Friday, September 13, 2019

Appeals court rejects landowner liability for 'open and obvious' danger of backyard zipline

The same day the Massachusetts Supreme Judicial Court decided the Boston Globe case this week, the Court of Appeals affirmed summary judgment for the defendants against a landowner liability claim in which a six-year-old was injured on a backyard zipline.

A backyard zipline with a child safety seat. (Larry Koester CC BY 2.0.)
A handy defendant had installed the backyard zipline himself.  Six-year-old Aaron was visiting with his father to pick up Aaron's older brother from a sleepover.  The father aided Aaron in trying out the zipline, but after giving the boy some freedom, Aaron lost his grip, fell, and suffered compound fractures to his arm, requiring multiple surgeries.

Plaintiffs sued in landowner liability, alleging an unreasonably dangerous condition, as the zipline lacked a safety seat that could have prevented such an accident.  Defendants answered that the danger of the zipline, including the lack of a safety seat, was open and obvious, so negated the landowner's duty.

The court agreed that the condition was open and obvious, which somewhat negates the duty of a landowner, because it is the open-and-obvious nature of the hazard that makes it unforeseeable that the guest would fail to exercise reasonable care.  Plaintiffs argued that the condition was not open and obvious to the perception of a six-year-old.  The court held that when the child is under adult supervision, it is the perception of the adult, not that of the child, that controls.

However, the court held that an open and obvious condition does not necessarily negate a duty to abate an unreasonably dangerous condition "when the owner knows or has reason to know that visitors might nonetheless proceed to encounter the danger for a variety of reasons, including being distracted, forgetful, or even negligent, or deciding that the benefits of encountering the condition outweigh the risks."  Still, the court found the record "devoid of evidence that the zip line was unreasonably dangerous, or that the defendants facilitated an 'improper' or 'highly dangerous use' ...."
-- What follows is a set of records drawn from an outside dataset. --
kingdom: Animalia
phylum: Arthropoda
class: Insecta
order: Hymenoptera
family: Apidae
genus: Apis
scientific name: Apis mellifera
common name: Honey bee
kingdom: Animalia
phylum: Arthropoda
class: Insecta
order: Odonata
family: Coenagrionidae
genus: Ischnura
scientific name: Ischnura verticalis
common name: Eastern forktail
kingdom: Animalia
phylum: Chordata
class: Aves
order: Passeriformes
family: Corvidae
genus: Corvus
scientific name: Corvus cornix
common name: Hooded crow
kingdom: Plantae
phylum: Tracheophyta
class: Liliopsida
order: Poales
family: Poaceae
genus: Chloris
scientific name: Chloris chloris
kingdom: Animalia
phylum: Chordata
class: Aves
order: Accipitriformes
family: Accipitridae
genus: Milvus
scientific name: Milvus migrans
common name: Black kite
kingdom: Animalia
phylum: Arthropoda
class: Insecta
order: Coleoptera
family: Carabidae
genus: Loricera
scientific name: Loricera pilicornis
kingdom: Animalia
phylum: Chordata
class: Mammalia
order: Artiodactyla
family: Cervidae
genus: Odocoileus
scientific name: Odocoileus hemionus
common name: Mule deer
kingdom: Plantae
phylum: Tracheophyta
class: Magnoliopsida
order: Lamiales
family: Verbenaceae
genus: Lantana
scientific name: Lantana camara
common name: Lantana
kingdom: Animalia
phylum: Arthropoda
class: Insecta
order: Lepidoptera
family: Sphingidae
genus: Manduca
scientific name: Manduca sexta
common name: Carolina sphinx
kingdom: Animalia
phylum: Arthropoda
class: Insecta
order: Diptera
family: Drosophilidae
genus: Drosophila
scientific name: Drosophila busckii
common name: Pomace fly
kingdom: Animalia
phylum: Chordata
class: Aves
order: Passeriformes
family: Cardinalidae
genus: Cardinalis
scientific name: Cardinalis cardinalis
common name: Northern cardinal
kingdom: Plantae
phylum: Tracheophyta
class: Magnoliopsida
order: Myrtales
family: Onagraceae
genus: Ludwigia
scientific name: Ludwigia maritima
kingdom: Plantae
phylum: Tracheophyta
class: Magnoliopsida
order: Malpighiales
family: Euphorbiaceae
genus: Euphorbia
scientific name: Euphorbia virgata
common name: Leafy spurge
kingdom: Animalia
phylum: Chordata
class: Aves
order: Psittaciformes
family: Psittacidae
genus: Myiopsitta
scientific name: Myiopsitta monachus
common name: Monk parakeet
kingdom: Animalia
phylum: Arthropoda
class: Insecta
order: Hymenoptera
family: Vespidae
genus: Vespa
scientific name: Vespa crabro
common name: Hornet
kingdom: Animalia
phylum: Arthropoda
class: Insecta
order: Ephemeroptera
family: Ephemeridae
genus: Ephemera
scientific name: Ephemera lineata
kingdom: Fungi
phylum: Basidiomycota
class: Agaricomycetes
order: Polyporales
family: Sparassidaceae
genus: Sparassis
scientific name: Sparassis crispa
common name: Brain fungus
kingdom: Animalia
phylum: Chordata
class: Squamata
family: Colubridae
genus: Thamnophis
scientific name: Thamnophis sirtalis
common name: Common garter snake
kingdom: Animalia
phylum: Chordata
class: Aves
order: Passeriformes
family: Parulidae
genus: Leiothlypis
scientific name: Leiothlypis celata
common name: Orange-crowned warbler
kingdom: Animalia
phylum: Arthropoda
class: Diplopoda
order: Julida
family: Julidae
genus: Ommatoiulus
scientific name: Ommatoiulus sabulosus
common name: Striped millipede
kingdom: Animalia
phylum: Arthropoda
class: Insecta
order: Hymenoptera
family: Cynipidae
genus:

The conclusion is sound, but the reasoning highlights a problem with persistent common law doctrines that revolve around "open and obvious danger."  There is a tendency for litigants and courts to indulge "open and obvious" as a magical incantation that changes the rules of the match, such as here, to negate a duty of care.  Yet as the court observes, the doctrine does not necessarily negate the duty of care.  This approach gets legal duty analysis tied up in a web of factual intricacy that is not what policy-driven landowner duty is supposed to be about.

Harry Potter magic duel 095/365 (Louish Pixel CC BY-NC-ND 2.0)
Rather than indulging in a tennis match between duty, no duty, and duty again!, the courts should recognize that "open and obvious" is a factual circumstance, so goes to the standard of reasonable care exercised in warning about the danger or abating it.  That's where this case winds up anyway.  And just because it's a reasonableness analysis doesn't mean the court cannot, as here, dispose of the case in pretrial summary judgment when ordinary minds could not differ on the outcome.

I teach landowner negligence (page 25), or premises liability, with "open and obvious" as a matter of evidence rather than a sort-of defense, and I think that's the cleaner doctrine.  But I always have to warn students to watch out, in any given jurisdiction, that a judge might be entranced when counsel waves her wand and utters the spell, "Openanobvius!"

The case is LaForce v. Dyckman, No. 18-P-1234 (Mass. App. Ct. Sept. 9, 2019).  Sullivan, Massing, and Lemire, JJ., were on the panel.